Relativamente à esperança de vida aos 65 anos em Portugal atingiu 20,02 anos para o total da população, 18,30 anos para os homens e 21,35 anos para as mulheres. É no Norte que se verifica a maior longevidade aos 65 anos (20,42 anos) e na Região Autónoma dos Açores a menor (17,83 anos)”, lê-se na mesma nota.

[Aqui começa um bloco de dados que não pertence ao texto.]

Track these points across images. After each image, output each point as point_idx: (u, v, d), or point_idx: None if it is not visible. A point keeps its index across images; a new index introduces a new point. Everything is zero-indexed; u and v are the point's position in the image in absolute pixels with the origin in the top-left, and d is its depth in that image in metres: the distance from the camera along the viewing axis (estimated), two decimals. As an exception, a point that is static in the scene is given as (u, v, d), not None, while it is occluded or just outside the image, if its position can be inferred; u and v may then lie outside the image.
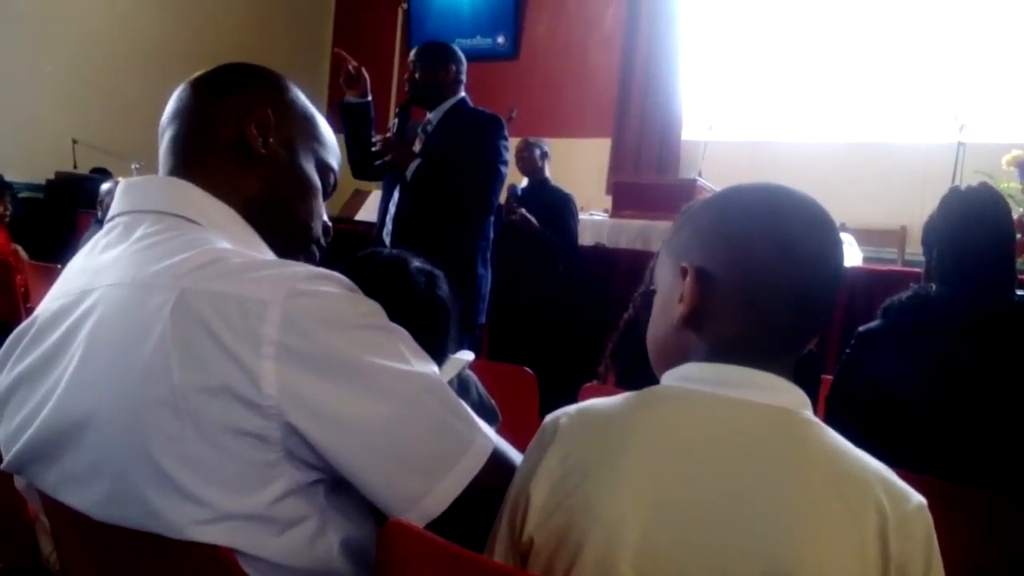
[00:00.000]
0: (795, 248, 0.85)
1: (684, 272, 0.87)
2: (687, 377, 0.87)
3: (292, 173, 1.06)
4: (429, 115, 3.30)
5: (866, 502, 0.76)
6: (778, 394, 0.83)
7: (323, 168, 1.10)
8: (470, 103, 3.32)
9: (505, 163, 3.26)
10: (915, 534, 0.77)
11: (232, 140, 1.01)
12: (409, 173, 3.14)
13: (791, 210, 0.87)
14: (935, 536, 0.79)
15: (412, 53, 3.33)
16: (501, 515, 0.88)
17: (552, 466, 0.84)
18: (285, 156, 1.05)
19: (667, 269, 0.93)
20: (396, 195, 3.26)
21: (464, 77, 3.31)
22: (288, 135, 1.05)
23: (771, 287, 0.84)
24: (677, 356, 0.89)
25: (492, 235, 3.36)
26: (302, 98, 1.10)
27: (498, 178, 3.22)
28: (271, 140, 1.03)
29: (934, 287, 1.78)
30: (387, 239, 3.26)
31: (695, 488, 0.78)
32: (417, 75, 3.25)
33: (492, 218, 3.33)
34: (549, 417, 0.90)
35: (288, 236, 1.06)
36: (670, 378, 0.89)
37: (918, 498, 0.79)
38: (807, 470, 0.78)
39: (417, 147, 3.25)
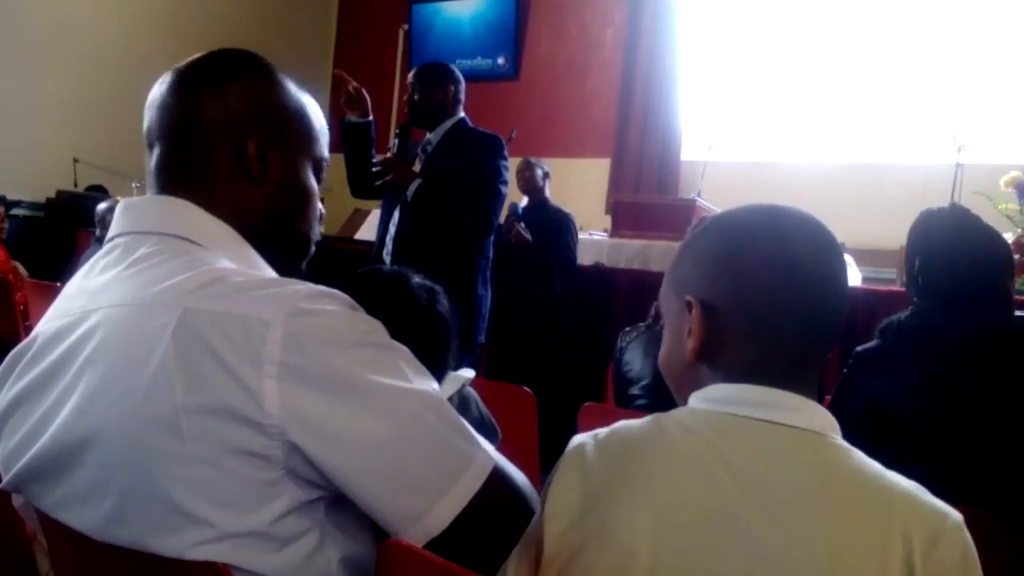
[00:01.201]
0: (800, 271, 0.84)
1: (689, 306, 0.87)
2: (714, 398, 0.86)
3: (292, 187, 1.05)
4: (429, 135, 3.31)
5: (890, 531, 0.74)
6: (804, 416, 0.82)
7: (318, 165, 1.09)
8: (469, 123, 3.34)
9: (505, 183, 3.27)
10: (945, 558, 0.74)
11: (230, 159, 1.00)
12: (410, 193, 3.15)
13: (792, 233, 0.86)
14: (973, 555, 0.76)
15: (410, 75, 3.35)
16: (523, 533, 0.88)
17: (572, 485, 0.85)
18: (284, 171, 1.04)
19: (672, 302, 0.92)
20: (396, 215, 3.27)
21: (463, 97, 3.33)
22: (285, 148, 1.04)
23: (779, 312, 0.83)
24: (695, 387, 0.88)
25: (492, 254, 3.37)
26: (292, 92, 1.06)
27: (498, 198, 3.23)
28: (268, 158, 1.02)
29: (927, 308, 1.77)
30: (387, 259, 3.27)
31: (715, 516, 0.77)
32: (416, 96, 3.27)
33: (492, 238, 3.34)
34: (577, 438, 0.90)
35: (289, 249, 1.07)
36: (696, 399, 0.88)
37: (953, 519, 0.77)
38: (830, 499, 0.77)
39: (417, 167, 3.27)
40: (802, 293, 0.84)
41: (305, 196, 1.07)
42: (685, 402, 0.89)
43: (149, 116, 1.03)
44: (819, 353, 0.87)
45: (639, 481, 0.81)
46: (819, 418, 0.83)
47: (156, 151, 1.02)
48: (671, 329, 0.92)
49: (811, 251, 0.85)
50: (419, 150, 3.33)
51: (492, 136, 3.29)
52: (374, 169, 3.25)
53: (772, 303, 0.83)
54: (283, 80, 1.06)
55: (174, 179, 1.00)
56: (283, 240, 1.05)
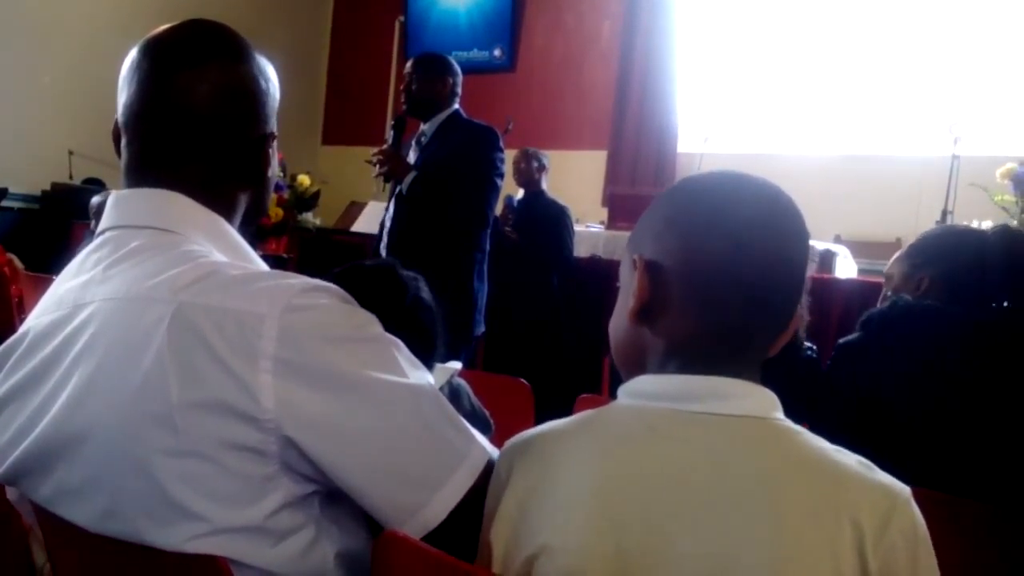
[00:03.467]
0: (749, 242, 0.79)
1: (636, 265, 0.84)
2: (644, 393, 0.82)
3: (268, 171, 1.06)
4: (423, 127, 3.30)
5: (840, 518, 0.72)
6: (743, 401, 0.78)
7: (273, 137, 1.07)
8: (463, 115, 3.33)
9: (501, 175, 3.26)
10: (896, 542, 0.73)
11: (219, 151, 0.99)
12: (405, 186, 3.14)
13: (745, 200, 0.82)
14: (922, 531, 0.75)
15: (409, 64, 3.34)
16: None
17: (509, 510, 0.83)
18: (268, 161, 1.04)
19: (625, 263, 0.88)
20: (392, 208, 3.26)
21: (459, 90, 3.32)
22: (266, 134, 1.04)
23: (723, 282, 0.79)
24: (635, 353, 0.86)
25: (488, 247, 3.36)
26: (265, 72, 1.04)
27: (494, 190, 3.23)
28: (258, 152, 1.02)
29: (909, 298, 1.75)
30: (383, 252, 3.26)
31: (656, 521, 0.74)
32: (414, 86, 3.26)
33: (488, 230, 3.33)
34: (500, 456, 0.88)
35: (256, 227, 1.08)
36: (625, 394, 0.84)
37: (902, 497, 0.75)
38: (779, 490, 0.74)
39: (411, 159, 3.25)
40: (749, 266, 0.79)
41: (270, 177, 1.07)
42: (629, 373, 0.86)
43: (123, 96, 1.00)
44: (762, 336, 0.83)
45: (574, 498, 0.78)
46: (760, 401, 0.79)
47: (136, 137, 0.99)
48: (622, 292, 0.89)
49: (763, 224, 0.81)
50: (413, 142, 3.32)
51: (486, 128, 3.28)
52: (370, 161, 3.23)
53: (716, 272, 0.79)
54: (257, 58, 1.04)
55: (160, 169, 0.98)
56: (254, 222, 1.07)
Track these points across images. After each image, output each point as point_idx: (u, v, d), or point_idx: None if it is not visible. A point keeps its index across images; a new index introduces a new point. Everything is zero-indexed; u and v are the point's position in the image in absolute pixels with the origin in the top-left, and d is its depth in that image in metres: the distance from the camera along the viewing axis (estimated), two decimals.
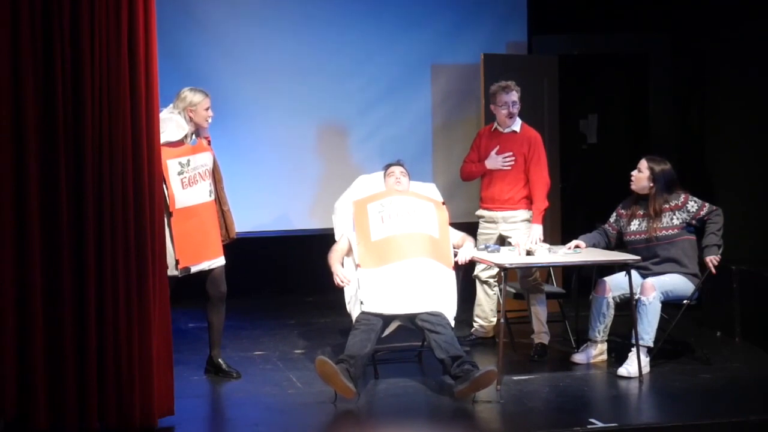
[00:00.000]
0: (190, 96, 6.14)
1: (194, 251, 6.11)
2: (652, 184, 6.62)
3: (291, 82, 8.50)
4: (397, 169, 6.57)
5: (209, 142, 6.31)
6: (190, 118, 6.13)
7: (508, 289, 6.72)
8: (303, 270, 8.67)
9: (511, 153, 6.95)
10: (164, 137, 5.94)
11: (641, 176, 6.66)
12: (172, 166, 6.00)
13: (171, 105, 6.13)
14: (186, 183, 6.07)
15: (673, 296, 6.54)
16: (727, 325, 7.45)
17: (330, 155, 8.64)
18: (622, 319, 6.69)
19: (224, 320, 6.37)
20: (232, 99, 8.28)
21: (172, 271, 5.99)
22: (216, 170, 6.32)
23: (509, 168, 6.95)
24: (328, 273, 6.25)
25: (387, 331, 6.13)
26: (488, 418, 5.66)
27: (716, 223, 6.54)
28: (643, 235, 6.63)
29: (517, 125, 7.01)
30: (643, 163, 6.67)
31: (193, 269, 6.13)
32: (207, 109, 6.17)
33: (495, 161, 6.97)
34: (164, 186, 5.93)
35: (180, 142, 6.09)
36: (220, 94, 7.92)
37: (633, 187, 6.70)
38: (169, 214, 5.98)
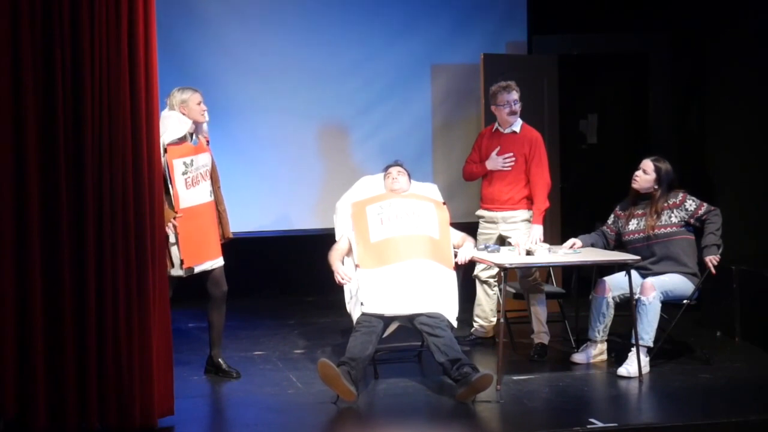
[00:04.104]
0: (179, 95, 6.14)
1: (198, 251, 6.11)
2: (657, 186, 6.62)
3: (291, 82, 8.50)
4: (394, 170, 6.57)
5: (208, 143, 6.31)
6: (184, 114, 6.13)
7: (508, 289, 6.72)
8: (303, 270, 8.67)
9: (511, 154, 6.95)
10: (169, 135, 5.95)
11: (648, 178, 6.64)
12: (177, 166, 6.00)
13: (166, 108, 6.12)
14: (189, 183, 6.07)
15: (673, 296, 6.54)
16: (727, 325, 7.45)
17: (330, 155, 8.65)
18: (622, 319, 6.69)
19: (225, 320, 6.38)
20: (232, 99, 8.29)
21: (177, 271, 6.00)
22: (214, 171, 6.32)
23: (509, 169, 6.95)
24: (329, 273, 6.25)
25: (387, 332, 6.13)
26: (488, 418, 5.66)
27: (715, 223, 6.54)
28: (641, 234, 6.63)
29: (517, 125, 7.01)
30: (649, 165, 6.65)
31: (197, 269, 6.13)
32: (199, 104, 6.16)
33: (495, 162, 6.97)
34: (170, 186, 5.94)
35: (183, 141, 6.08)
36: (220, 94, 7.96)
37: (635, 186, 6.69)
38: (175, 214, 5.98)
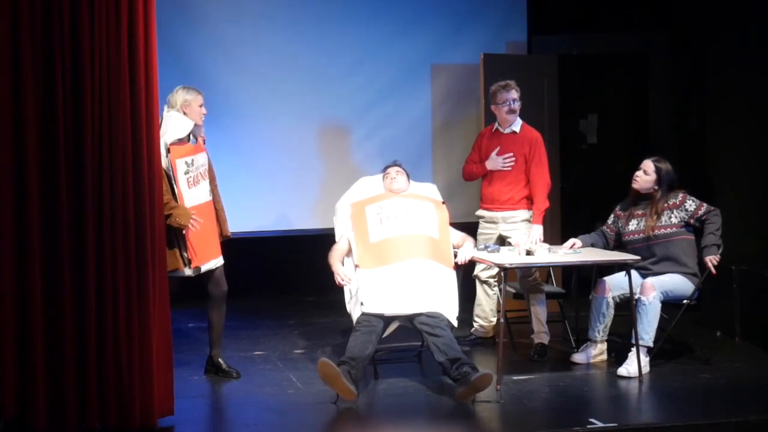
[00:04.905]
0: (183, 94, 6.14)
1: (204, 250, 6.12)
2: (657, 187, 6.62)
3: (291, 82, 8.51)
4: (392, 170, 6.57)
5: (204, 142, 6.31)
6: (185, 114, 6.13)
7: (508, 289, 6.72)
8: (303, 270, 8.67)
9: (511, 154, 6.95)
10: (172, 135, 5.95)
11: (648, 178, 6.64)
12: (179, 165, 6.00)
13: (165, 106, 6.12)
14: (191, 182, 6.08)
15: (673, 296, 6.54)
16: (727, 325, 7.45)
17: (330, 155, 8.65)
18: (622, 319, 6.69)
19: (225, 320, 6.38)
20: (231, 99, 8.29)
21: (187, 271, 6.01)
22: (210, 169, 6.32)
23: (509, 169, 6.95)
24: (329, 273, 6.25)
25: (387, 332, 6.13)
26: (488, 418, 5.66)
27: (714, 223, 6.54)
28: (641, 234, 6.63)
29: (517, 125, 7.01)
30: (649, 165, 6.65)
31: (203, 268, 6.13)
32: (201, 106, 6.18)
33: (495, 162, 6.97)
34: (174, 185, 5.94)
35: (184, 141, 6.09)
36: (220, 94, 7.96)
37: (635, 186, 6.69)
38: None
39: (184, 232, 5.95)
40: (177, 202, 5.94)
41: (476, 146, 7.16)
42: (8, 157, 5.01)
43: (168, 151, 5.92)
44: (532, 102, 7.79)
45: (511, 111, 6.95)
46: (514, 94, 6.93)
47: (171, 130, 5.96)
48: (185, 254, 6.00)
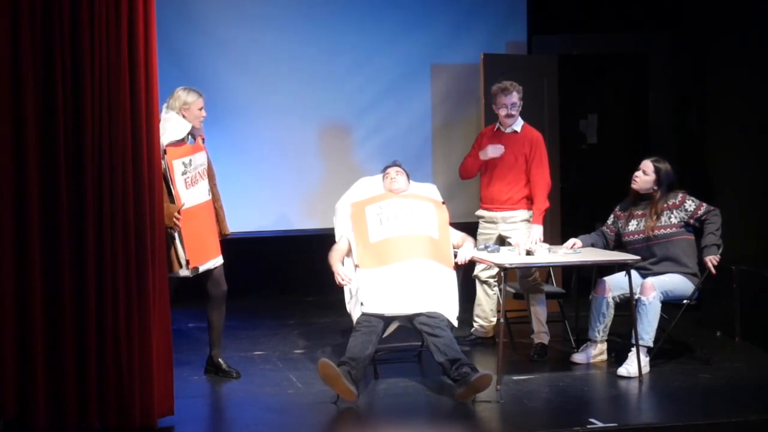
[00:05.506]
0: (183, 95, 6.13)
1: (201, 250, 6.11)
2: (656, 187, 6.62)
3: (291, 82, 8.51)
4: (392, 170, 6.57)
5: (203, 141, 6.31)
6: (184, 116, 6.13)
7: (508, 289, 6.72)
8: (303, 270, 8.68)
9: (501, 146, 6.94)
10: (168, 137, 5.95)
11: (647, 179, 6.64)
12: (177, 166, 6.00)
13: (164, 105, 6.11)
14: (189, 183, 6.07)
15: (673, 296, 6.54)
16: (727, 325, 7.46)
17: (330, 155, 8.65)
18: (622, 319, 6.69)
19: (224, 320, 6.38)
20: (231, 99, 8.29)
21: (183, 272, 6.00)
22: (210, 168, 6.32)
23: (499, 156, 6.93)
24: (328, 273, 6.25)
25: (387, 332, 6.13)
26: (488, 418, 5.66)
27: (714, 223, 6.54)
28: (641, 235, 6.63)
29: (518, 125, 7.01)
30: (649, 166, 6.65)
31: (201, 268, 6.13)
32: (200, 109, 6.17)
33: (486, 152, 6.95)
34: (171, 186, 5.93)
35: (182, 142, 6.09)
36: (219, 94, 7.96)
37: (635, 186, 6.69)
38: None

Não sabendo o que houvera de fazer, adotei uma velha máxima, em caso de dúvida se calhar o melhor seria nem fazer nada e ficar a aguardar. Tal como “a nêspera” do Mário Henrique Leiria “que estava quieta e calada, à espera, até que vieram e zás comeram-na”.
A Nêspera
Uma nêspera
estava na cama
deitada
muito calada
a ver
o que acontecia
chegou a Velha
e disse
olha uma nêspera
e zás comeu-a
é o que acontece
às nêsperas
que ficam deitadas
caladas
a esperar
o que acontece
Mário Henrique Leiria, in Novos Contos do Gin
Não queria ter esse fim, mas também podia ficar calado e quieto à espera de que esse dia chegasse. Não podia ir para mais nenhum sítio. Teria de se adaptar às estatísticas. A notícia não mencionava, mas poderia, eventualmente, acontecer que os que nasceram e viveram noutras paragens durassem mais. Os que (como eu) nasceram na primeira metade do século passado deveriam estar quase a desaparecer, isso já era preocupante. Tinha ainda de ter cuidado com a água porque na vila do Nordeste os níveis de arsénio são dos mais altos do país. Sempre pensara que Arsénio era um homem, como o Arsène Lupin.